Before a vaccine was developed, quarantine and euthanasia were the best solutions for controlling an outbreak. Walter Plowright developed the tissue culture rinderpest vaccine (TCRV), also called the Plowright tissue culture vaccine, in 1962 by growing a live-attenuated strain in calf kidney cells, following Jonas Salk’s methods for the Polio vaccine. The vaccine required 90 or more passages through the cell cultures, but once it was complete, resistance lasted over ten years, sometimes for life. Although the virus has an RNA genome, which typically mutate too quickly for an effective long-term vaccine, the RPV serotype, its surface proteins, has remained the same. This trait means that a vaccine for one RPV strain is effective against them all.

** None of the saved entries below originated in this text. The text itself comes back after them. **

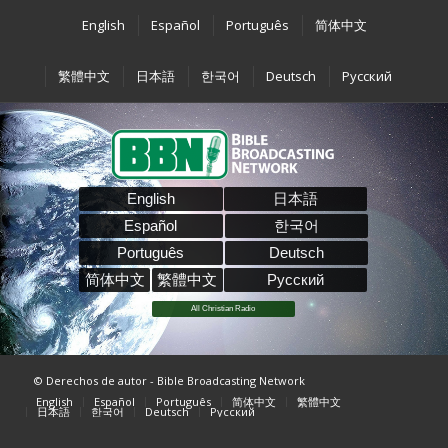
English
Español
Português
简体中文
繁體中文
日本語
한국어
Deutsch
Pусский
English
日本語
Español
한국어
Português
Deutsch
简体中文
繁體中文
Pусский
All Christian Radio
© Derechos de autor - Bible Broadcasting Network
English
Español
Português
简体中文
繁體中文
日本語
한국어
Deutsch
Pусский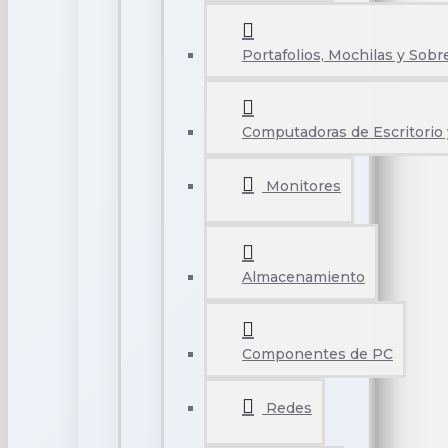
Portafolios, Mochilas y Sobr
Computadoras de Escritorio 
Monitores
Almacenamiento
Componentes de PC
Redes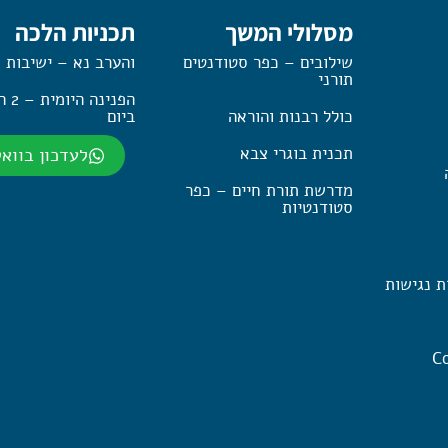
מסלולי המשך
תכניות הלכה
שילובים – כפר סטודנטים
והערב נא – ישיבות 
תורני
הפנינה
כולל רבנות והוראה
ביום
תכנית בוגרי צבא
לעדכון בווא
מדרשת תורת חיים – כפר
סטודנטיות
ת נגישות
Co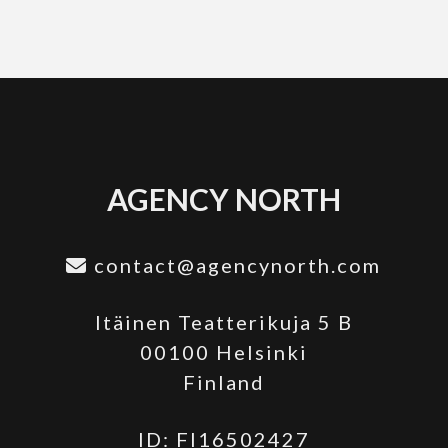
AGENCY NORTH
contact@agencynorth.com
Itäinen Teatterikuja 5 B
00100 Helsinki
Finland
ID: FI16502427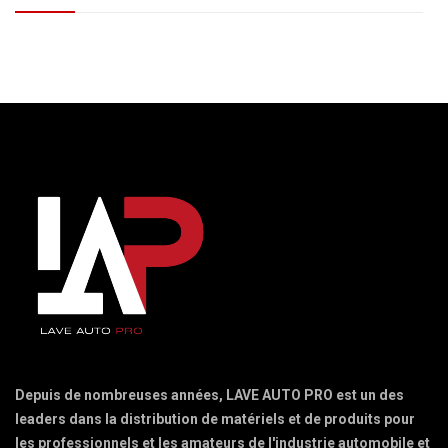
Depuis de nombreuses années, LAVE AUTO PRO est un des
leaders dans la distribution de matériels et de produits pour
les professionnels et les amateurs de l'industrie automobile et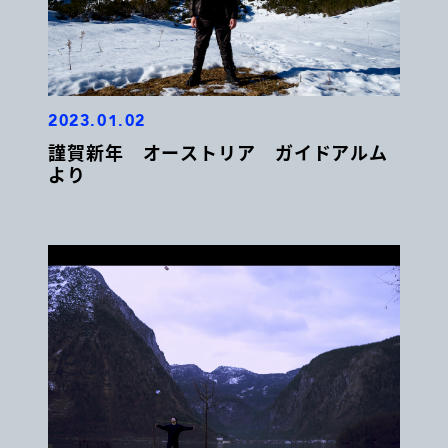
2023.01.02
謹賀新年 オーストリア ガイドアルム
より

However this vaccine has its drawbacks. The virion’s instability requires refrigeration, making it ineffective for vaccination programs in rural areas. Cattle also sometimes displayed moderate symptoms after inoculation. A recombinant vaccine was later developed using the virus’ surface proteins to generate an immune response. Vaccinia is a typically asymptomatic virus and served as a vector for the small pox vaccine implemented in the pathogen’s eradication. Vaccinia was designed to express RPV haemagglutinin (HA) and fusion (F) surface proteins from the Kabete “O” strain, the most virulent rinderpest strain, to induce protective immunity.

The Pan African Rinderpest Campaign commenced in 1986 with 35 participant countries. The Food and Agriculture Organization of the United Nations launched the Global Rinderpest Eradication Program in 1994 with the goal of a rinderpest free world by 2010. The last known case of rinderpest was in 2001 in Kenya, the last vaccinations were given in 2006, and the virus was declared extinct in the wild October 2010.